- Directed by: John Reinhardt
- Written by: Frederick Stephani
- Produced by: Robert Presnell Sr. John Reinhardt
- Starring: Gene Raymond Sigrid Gurie Patricia Morison
- Cinematography: William H. Clothier
- Music by: Raúl Lavista
- Production company: Arpi Productions
- Distributed by: Film Classics
- Release date: September 3, 1948;
- Running time: 82 minutes
- Country: United States
- Language: English

= Sofia (1948 film) =

1948 film by John Reinhardt

Sofia is a 1948 American thriller film directed by John Reinhardt and starring Gene Raymond, Sigrid Gurie and Patricia Morison. It is an early Cold War thriller set partly in the Bulgarian capital Sofia. The film was shot on location in Mexico and at the Estudios Churubusco in Mexico City. Made in Cinecolor, it was released by the low-budget company Film Classics. The film's sets were designed by the art director Alfred Ybarra. It got a British release the following year, where it was handled by Associated British Film Distributors.

==Cast==
- Gene Raymond as Steve Roark
- Sigrid Gurie as Linda Carlson
- Patricia Morison as Magda Onescu
- Mischa Auer as Ali Imagu
- John Wengraf as Peter Goltzen
- George Baxter as James Braden
- Charles Rooner as Dr.
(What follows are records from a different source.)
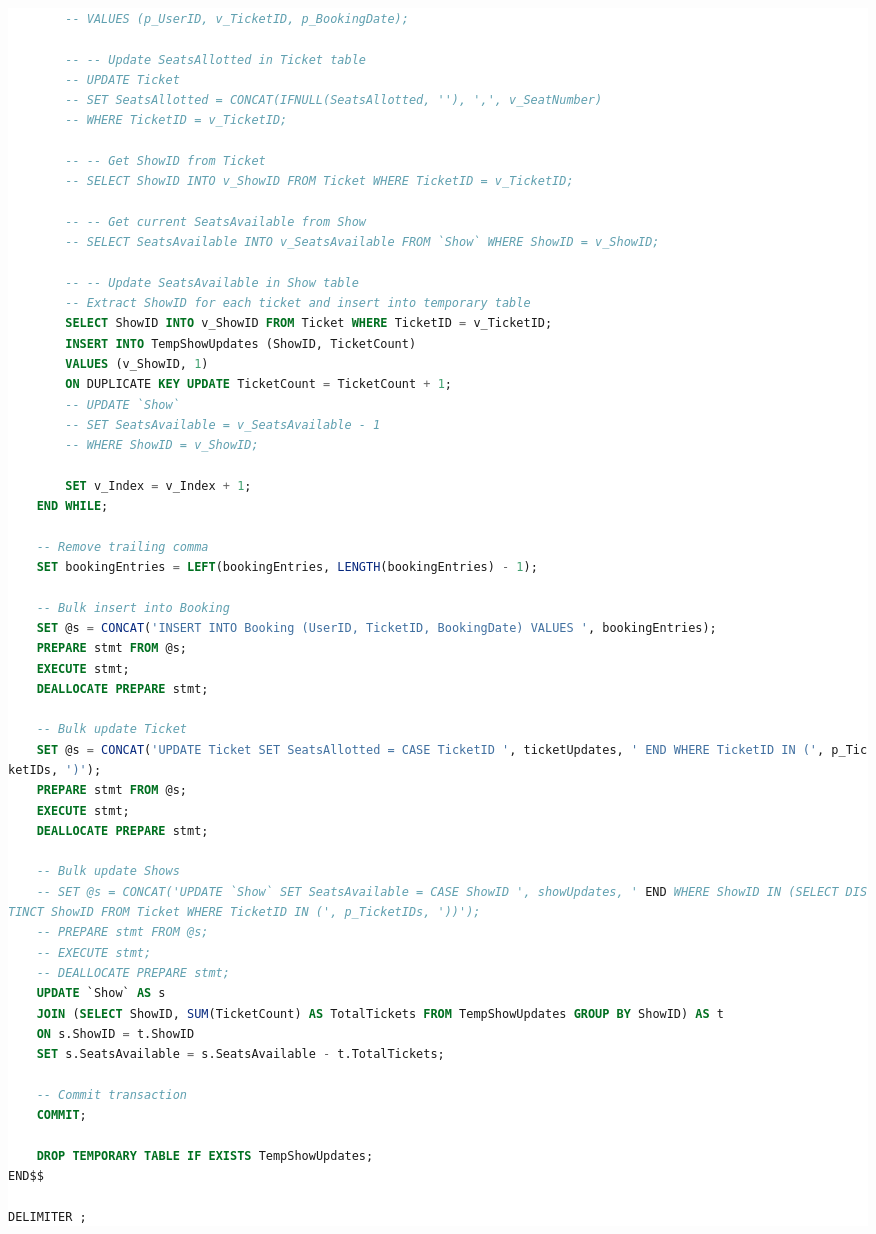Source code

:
 ```sql
        -- VALUES (p_UserID, v_TicketID, p_BookingDate);

        -- -- Update SeatsAllotted in Ticket table
        -- UPDATE Ticket 
        -- SET SeatsAllotted = CONCAT(IFNULL(SeatsAllotted, ''), ',', v_SeatNumber) 
        -- WHERE TicketID = v_TicketID;

        -- -- Get ShowID from Ticket
        -- SELECT ShowID INTO v_ShowID FROM Ticket WHERE TicketID = v_TicketID;

        -- -- Get current SeatsAvailable from Show
        -- SELECT SeatsAvailable INTO v_SeatsAvailable FROM `Show` WHERE ShowID = v_ShowID;

        -- -- Update SeatsAvailable in Show table
        -- Extract ShowID for each ticket and insert into temporary table
        SELECT ShowID INTO v_ShowID FROM Ticket WHERE TicketID = v_TicketID;
        INSERT INTO TempShowUpdates (ShowID, TicketCount)
        VALUES (v_ShowID, 1)
        ON DUPLICATE KEY UPDATE TicketCount = TicketCount + 1;
        -- UPDATE `Show` 
        -- SET SeatsAvailable = v_SeatsAvailable - 1 
        -- WHERE ShowID = v_ShowID;

        SET v_Index = v_Index + 1;
    END WHILE;

    -- Remove trailing comma
    SET bookingEntries = LEFT(bookingEntries, LENGTH(bookingEntries) - 1);

    -- Bulk insert into Booking
    SET @s = CONCAT('INSERT INTO Booking (UserID, TicketID, BookingDate) VALUES ', bookingEntries);
    PREPARE stmt FROM @s;
    EXECUTE stmt;
    DEALLOCATE PREPARE stmt;

    -- Bulk update Ticket
    SET @s = CONCAT('UPDATE Ticket SET SeatsAllotted = CASE TicketID ', ticketUpdates, ' END WHERE TicketID IN (', p_TicketIDs, ')');
    PREPARE stmt FROM @s;
    EXECUTE stmt;
    DEALLOCATE PREPARE stmt;

    -- Bulk update Shows
    -- SET @s = CONCAT('UPDATE `Show` SET SeatsAvailable = CASE ShowID ', showUpdates, ' END WHERE ShowID IN (SELECT DISTINCT ShowID FROM Ticket WHERE TicketID IN (', p_TicketIDs, '))');
    -- PREPARE stmt FROM @s;
    -- EXECUTE stmt;
    -- DEALLOCATE PREPARE stmt;
    UPDATE `Show` AS s
    JOIN (SELECT ShowID, SUM(TicketCount) AS TotalTickets FROM TempShowUpdates GROUP BY ShowID) AS t
    ON s.ShowID = t.ShowID
    SET s.SeatsAvailable = s.SeatsAvailable - t.TotalTickets;

    -- Commit transaction
    COMMIT;

    DROP TEMPORARY TABLE IF EXISTS TempShowUpdates;
END$$

DELIMITER ;


```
Stoyan
- Fernando Wagner as Dr. Erik Viertel
- Luz Alba as Ana Sokolova
- Egon Zappert as Marow—Sokolova's Henchman
- Hamil Petroff as Dmitri—Bell Captain
- Peter O'Crotty as Brother Johannes
- John Kelly as Lt. Comdr. Stark
- Chel López as Ivan Chodorov
- José Torvay as Warden at Jail

==Bibliography==
- Shapiro, Jerome F. Atomic Bomb Cinema: The Apocalyptic Imagination on Film. Routledge, 2013.